For this example, we create 2 imputed datasets using the default random forest method and 0 iterations (just for illustrative purposes), set a seed for reproducibility, and assign the output to data
for use with devMSMs. This code takes some time to run. (Note: given the challenges of imputing data from .rda files, we have set m
= 2 and maxit
= 0 here just for illustrative purposes. We recommend setting both m
= 5 and maxit
= 5 (mice default) when running data.)
s <- 1234
m <- 2
method <- "rf"
maxit <- 0
imputed_data <- imputeData(
data = data_wide_f,
exposure = exposure,
outcome = outcome,
sep = "\\.",
m = m,
method = method,
maxit = maxit,
para_proc = FALSE,
seed = s,
read_imps_from_file = FALSE,
home_dir = home_dir,
save.out = save.out
)
#> Creating 2 imputed datasets using the rf imputation method in mice::mice(). This may take some time to run.
#>
#>
#> USER ALERT: Please view any logged events from the imputation below:
#> Table: Logged Events from mice::mice
head(mice::complete(imputed_data, 1), n = c(5, 10))
#> ALI_Le.35 B18Raw.15 B18Raw.24 B18Raw.58 B18Raw.6 BioDadInHH2 caregiv_health
#> 1 3 1 1 0 -4 1 3
#> 2 2 5 -7 7 0 0 0
#> 3 3 6 5 20 -1 0 3
#> 4 4 24 25 17 11 0 3
#> 5 3 -8 1 3 1 1 2
#> CORTB.15 CORTB.24 CORTB.6
#> 1 -0.227 -0.652 0.742
#> 2 0.654 0.397 0.018
#> 3 1.145 0.033 -0.379
#> 4 0.301 -0.501 0.000
#> 5 -0.247 0.084 0.153
data <- imputed_data
We inspect the output to the console for any warnings from mice()
.
The mice object can now be assigned to data
for use in the deveMSMs package (see Workflows vignettes).
P4.3b. Read in as a List of Wide Imputed Data Saved Locally
Alternatively, if a user has imputed datasets already created from wide, formatted data using a program other than mice, they can read in, as a list, files saved locally as .csv files in a single folder. This list can be assigned to data
for use in the deveMSMs package (see Workflows vignettes).
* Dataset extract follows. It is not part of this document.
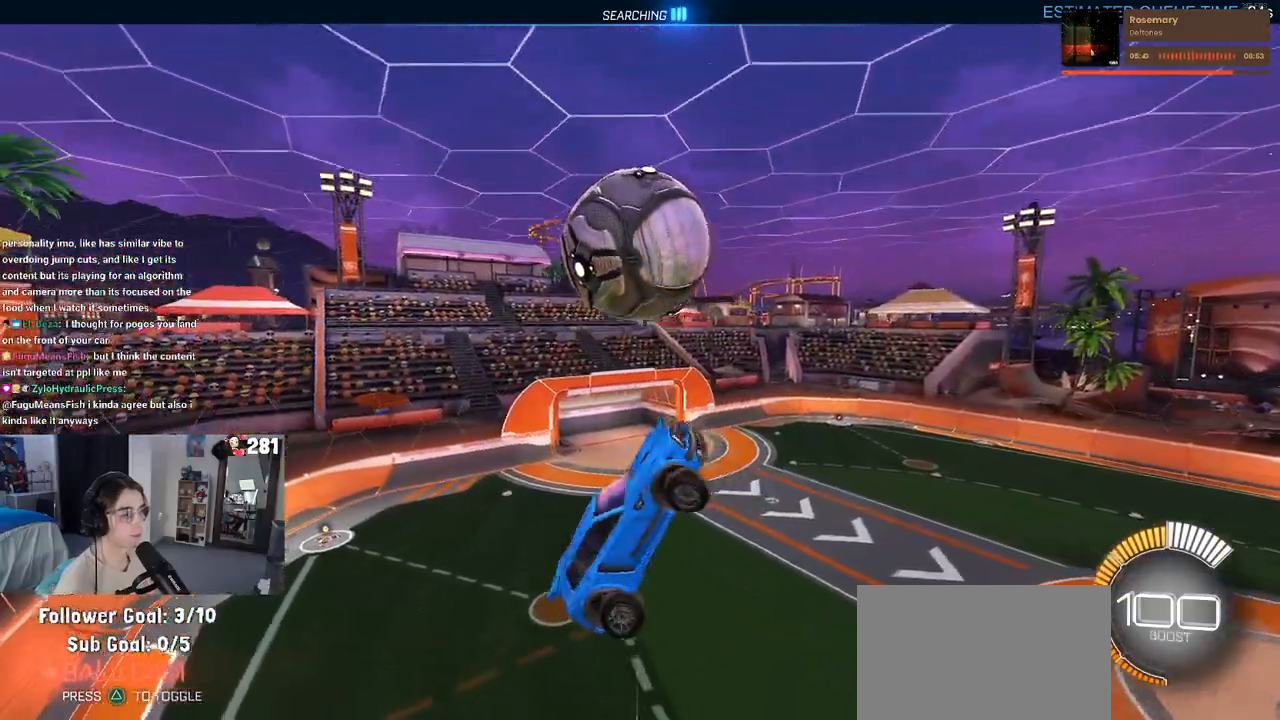
{"buttons": [], "left_stick": "down", "right_stick": "center", "events": [[50, "left_stick", "right"], [150, "left_stick", "down-right"], [433, "left_stick", "center"], [483, "left_stick", "down"]]}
Below, we load in a list of imputed data simulated from FLP, as an example. (See the example Rmarkdown file for code to do this with files saved locally.)
data("sim_data_imp_list", package = "devMSMs")
data <- sim_data_imp_list
head(data[[1]], n = c(5, 10))
#> X ALI_Le.35 B18Raw.15 B18Raw.24 B18Raw.58 B18Raw.6 BioDadInHH2 caregiv_health
#> 1 1 3 1 1 7 16 1 3
#> 2 2 2 4 -7 7 0 0 0
#> 3 3 3 6 5 20 -1 0 3
#> 4 4 4 24 25 17 11 0 3
#> 5 5 3 -8 -9 17 1 1 2
#> CORTB.15 CORTB.24
#> 1 -0.227 -0.652
#> 2 0.149 0.831
#> 3 1.145 0.033
#> 4 0.301 -0.501
#> 5 -0.247 0.084
References
Burchinal, M., Howes, C., Pianta, R., Bryant, D., Early, D., Clifford, R., & Barbarin, O. (2008). Predicting Child Outcomes at the End of Kindergarten from the Quality of Pre-Kindergarten Teacher–Child Interactions and Instruction. Applied Developmental Science, 12(3), 140–153. https://doi.org/10.1080/10888690802199418
Kainz, K., Greifer, N., Givens, A., Swietek, K., Lombardi, B. M., Zietz, S., & Kohn, J. L. (2017). Improving Causal Inference: Recommendations for Covariate Selection and Balance in Propensity Score Methods. Journal of the Society for Social Work and Research, 8(2), 279–303. https://doi.org/10.1086/691464
Vernon-Feagans, L., Cox, M., Willoughby, M., Burchinal, M., Garrett-Peters, P., Mills-Koonce, R., Garrett-Peiers, P., Conger, R. D., & Bauer, P. J. (2013). The Family Life Project: An Epidemiological and Developmental Study of Young Children Living in Poor Rural Communities. Monographs of the Society for Research in Child Development, 78(5), i–150.